SPY’s Trading Volume Highlights Advisor Enthusiasm Toward ETFs

When it comes to the U.S. market in 2025, things have proven to be a tad bit more volatile than some experts may have expected.

Worse yet, market conditions don’t seem to be becoming less certain anytime soon. Escalating tariff threats and inflationary pressures are making it difficult to see what lies ahead. To top it all off, odds of the U.S. entering a recession this year are continuing to ebb and flow.

With all these factors in mind, many advisors and investors are still in the midst of reassessing their portfolio allocations. By examining where assets are flowing, one can gain a better understanding of which portfolio strategies are currently standing out.

Examining SPY's Fund Flows

The SPDR S&P 500 ETF Trust (SPY) needs no introduction. As one of the largest ETFs in the world, SPY is a reliable vehicle for fostering access to the equity market. Due to its highly regarded status, SPY can also be viewed as a bellwether for how advisors are valuing the S&P 500 at the moment.

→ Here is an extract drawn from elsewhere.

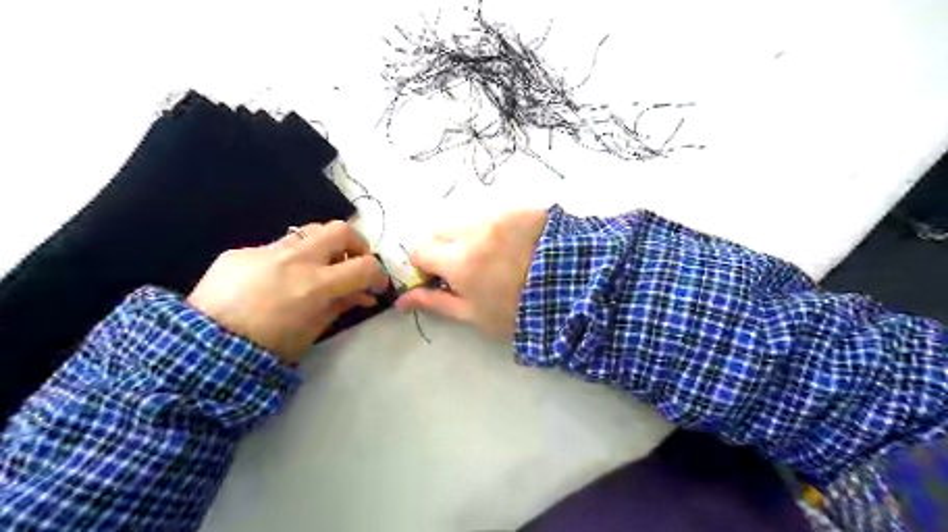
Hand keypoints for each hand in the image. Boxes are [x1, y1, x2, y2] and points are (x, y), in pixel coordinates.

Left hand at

Fund flows data from FactSet helps illuminate how SPY’s advisor experience has shifted over the last month or so. During the month of March, SPY was negatively impacted as some investors moved out of equities.

However, these outflows may very well have occurred for reasons outside of the fund’s control. When the U.S. market became especially roiled, advisors may have looked to pivot from equities to more risk-averse assets. This could include “safe havens” like bonds or cash strategies, or international equities with low correlation to the United States.